TTL-based expiration. Provider metadata changes rarely, so the cache keeps entries warm for five minutes. Simpler than LRU and better suited to the access pattern.

Error caching. If a discovery endpoint is down, the failed lookup is cached with the same TTL. Without this, a down IdP would cause retry storms.

type providers struct {
    mu sync.RWMutex
    m  map[string]providerEntry  // issuerURL -> cached provider
    g  singleflight.Group        // prevents thundering herd

    http *http.Client            // dedicated client, 10s timeout
    ttl  time.Duration           // default: 5 minutes
}

The Deployment That Didn't Change

One of the quieter benefits of building this inside the existing binary: the deployment didn't change. The SSO server runs on port 8084, alongside the admin API on 8082 and the backoffice API on 8081. Same Go binary. Same Docker image. Same CI pipeline. Same Kubernetes pod.

The only infrastructure addition was a new HTTPRoute in the Kubernetes Gateway API. No new deployments, no new sidecar containers, no new database instances. The SSO tables live in the same PostgreSQL database, managed by the same migration tool, queried through the same connection pool.

ℹ️

The cheapest infrastructure to operate is the infrastructure you didn't add. Every new deployment artifact is a new thing that can fail independently, a new thing to monitor, a new thing to page someone about at 2 AM.

The Lesson

Authentication is one of those domains where the temptation to reach for a managed service is strong, and usually justified. The standards are complex, the security surface is unforgiving, and the cost of getting it wrong is measured in breached accounts.

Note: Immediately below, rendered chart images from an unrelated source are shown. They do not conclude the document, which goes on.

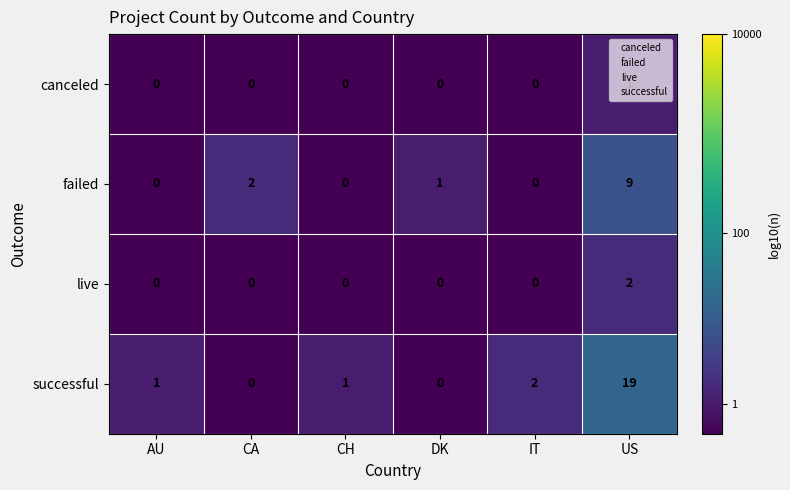

What is the average value of the successful series?

4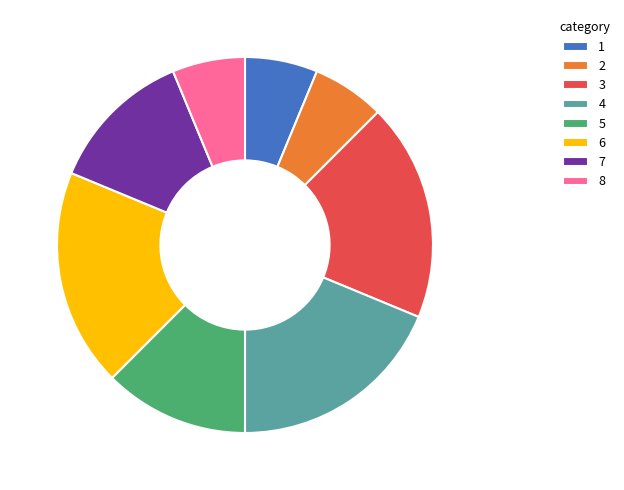

Which has a higher value, 7 or 8?

7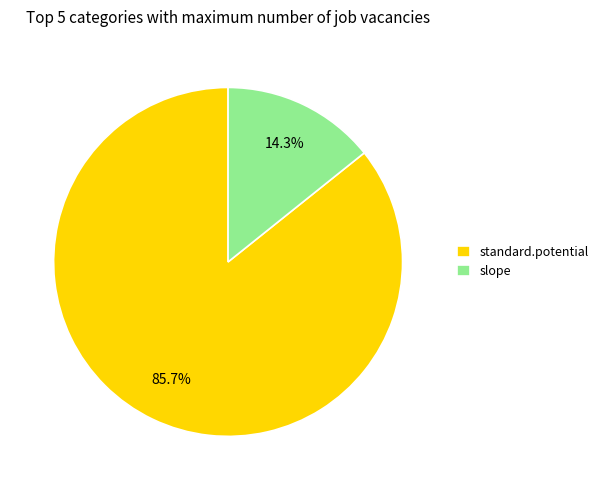

What percentage do slope and standard.potential together represent?

100.0%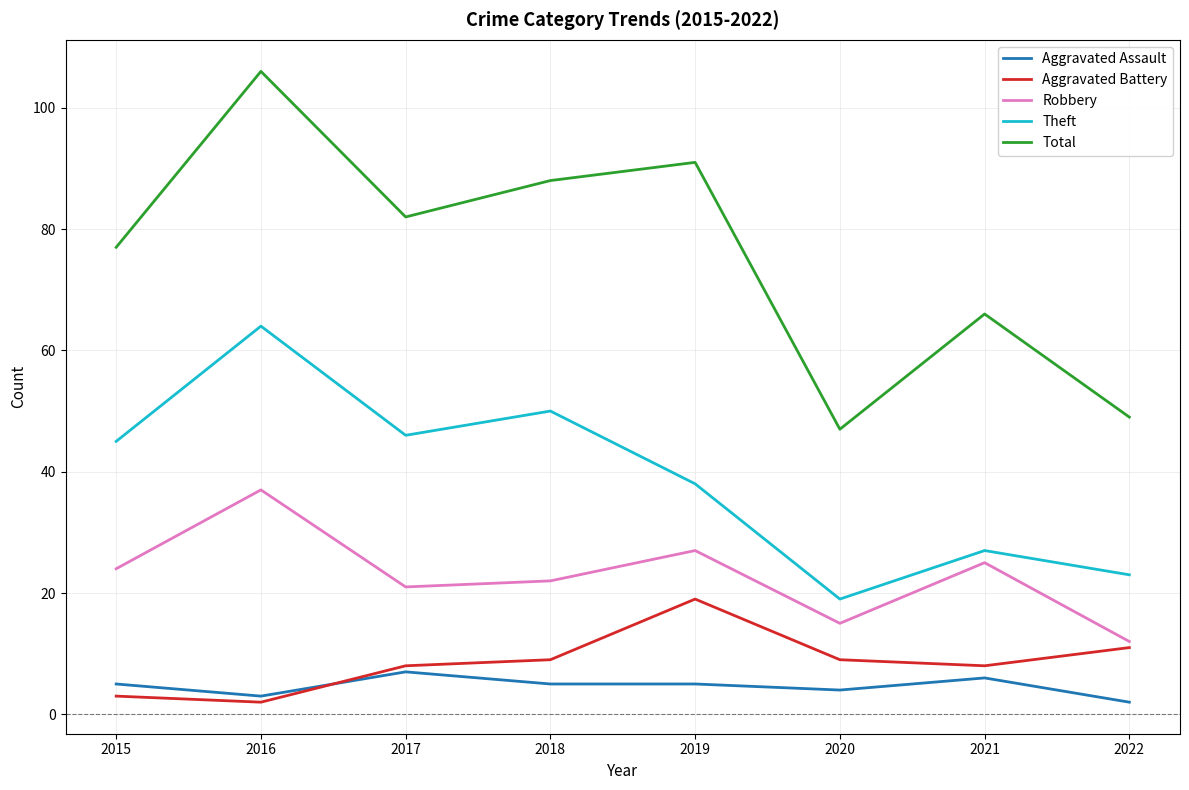

Is this an area chart (filled region under the line)?

No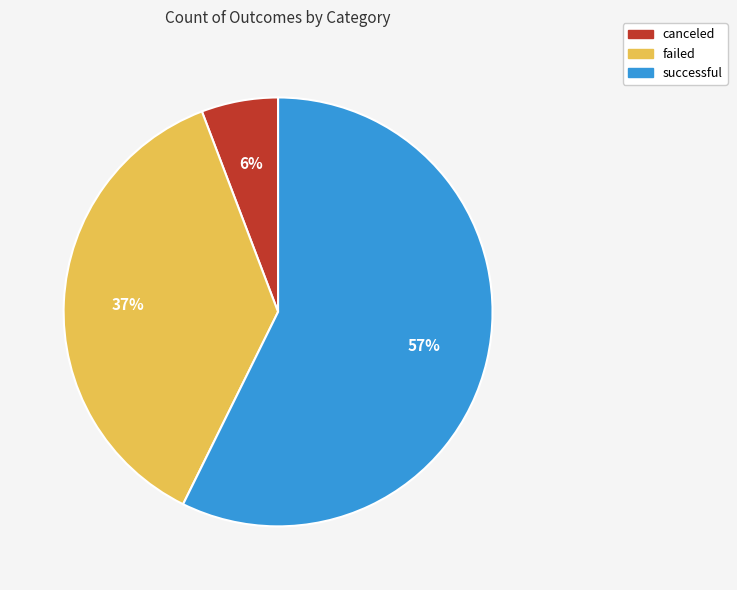

Rank the categories by value from lowest to highest.

canceled, failed, successful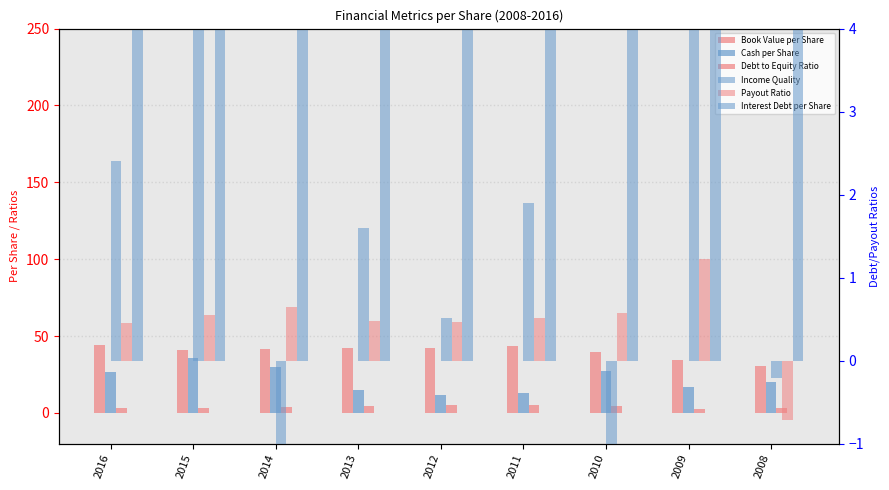

List the labels in order of Interest Debt per Share value, smallest first.

2009, 2008, 2016, 2015, 2014, 2013, 2010, 2012, 2011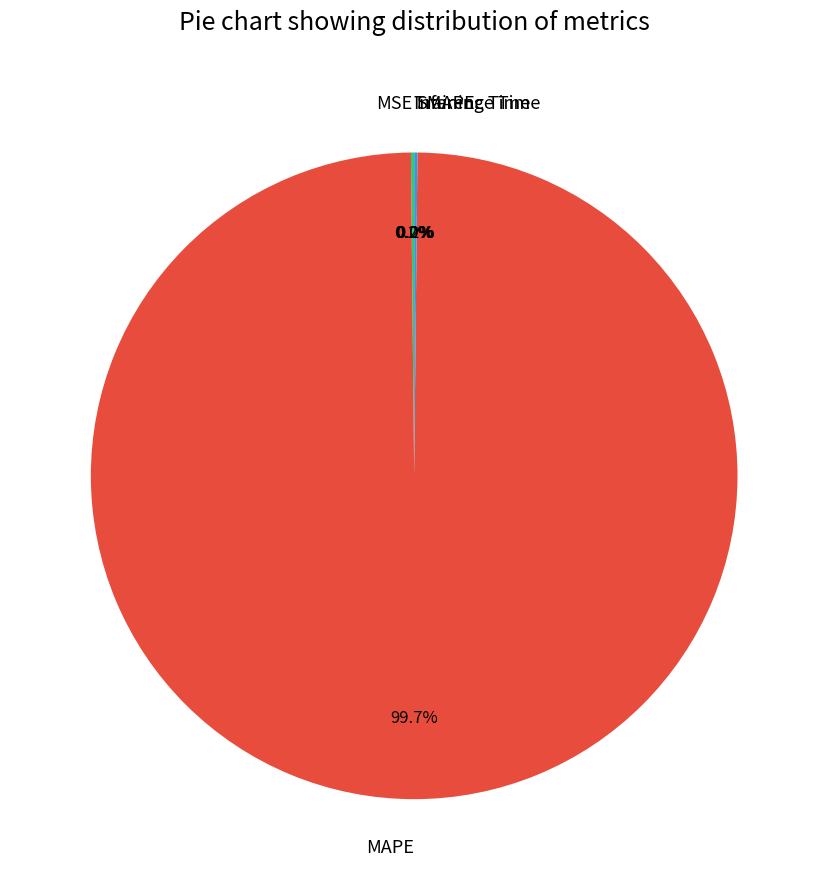

To the nearest percent, what is the average slice percentage?

20%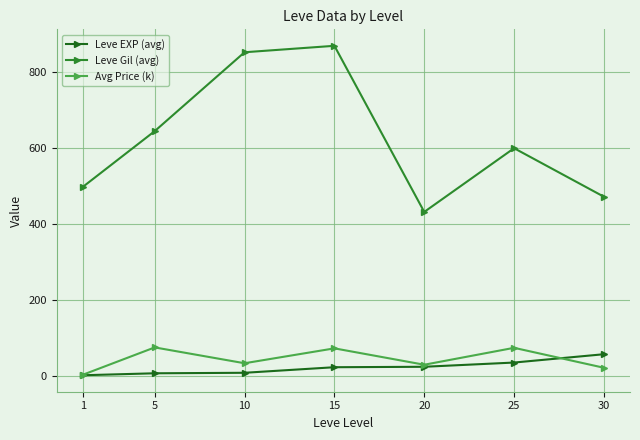

At which category is the sum across all series the highest?

15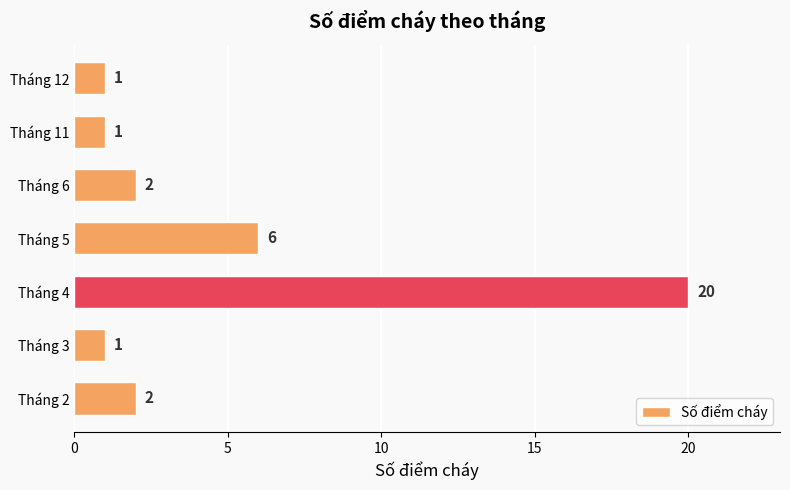

Count the number of data series in this chart.

1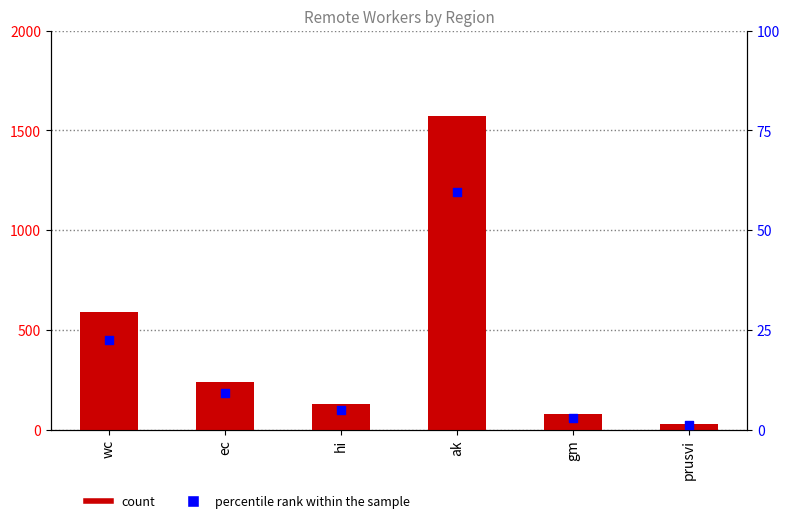

Which series has the largest total across all categories?

Remote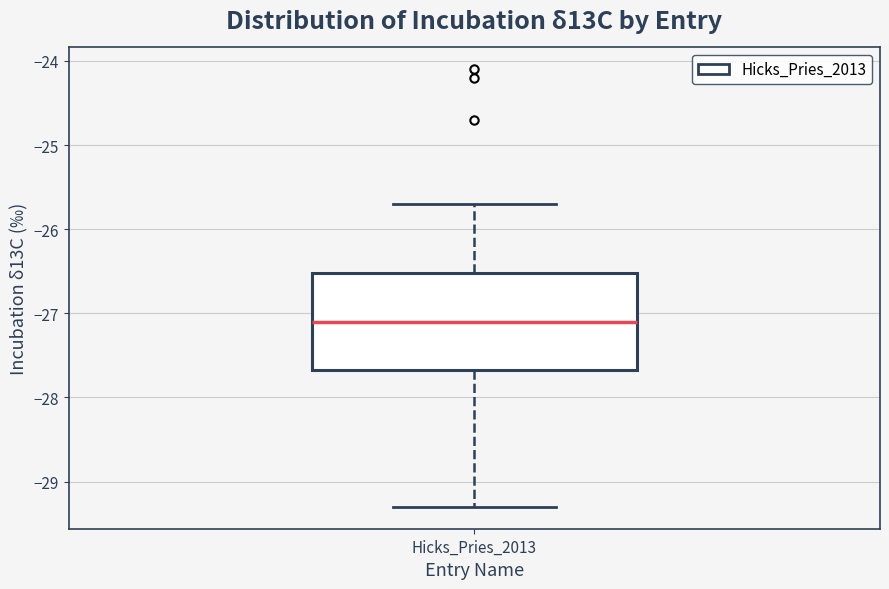

Read this box plot against the y-axis: the position of the median line, the range covered by the box, and the ends of both whiskers. The values are not printed on the chart, so give them approximately, as read against the axis.

median -27.1, box -27.7 to -26.5, whiskers -29.3 to -25.7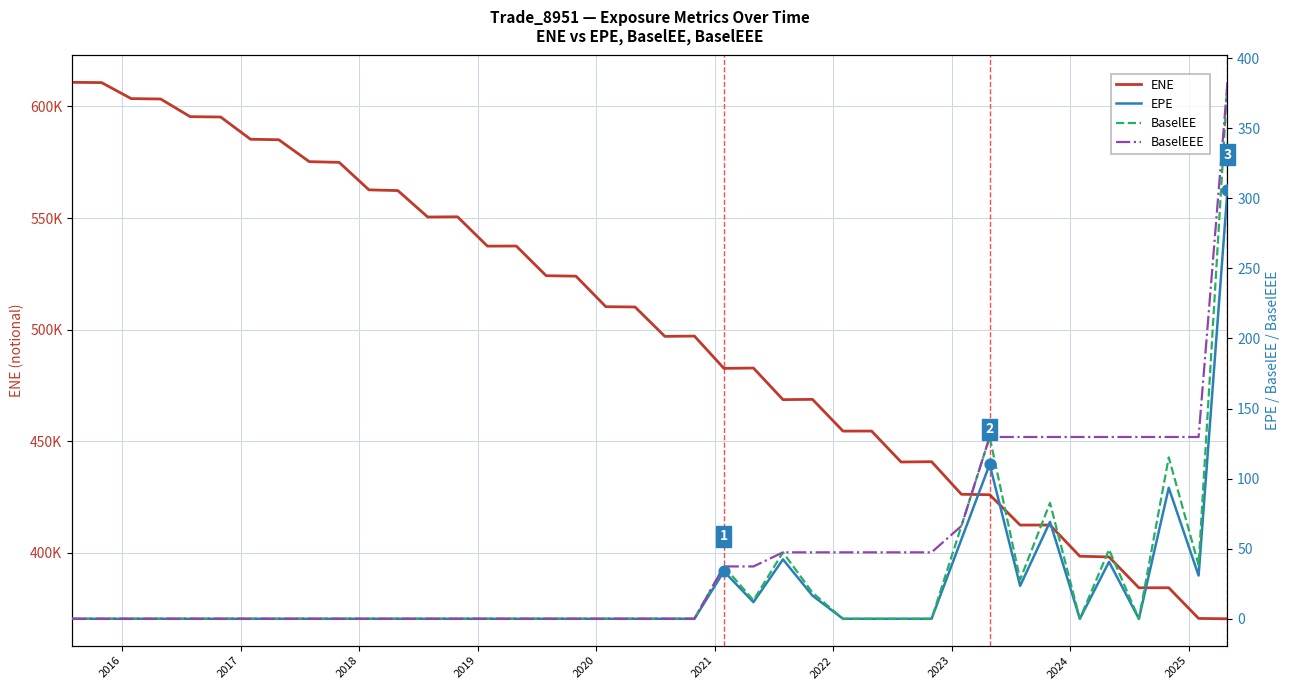

Is the value of BaselEE at 28 greater than the value of ENE at 39?

No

But there's a specific situation where building makes sense: when the integration boundary with an external service is wider than the implementation boundary of the subset you need. We needed one flow, one grant type, one signing algorithm, embedded in an existing system with existing multi-tenant infrastructure. The subset of OIDC we implemented fits in about 800 lines of Go.

The federation broker pattern made it work. The frontend doesn't know about Okta. Okta doesn't know about the frontend. The broker translates between them, and the database holds the state that makes the translation possible.

⚠️

Build the subset you need when the integration cost exceeds the implementation cost. But only when you're willing to own the security surface that comes with it.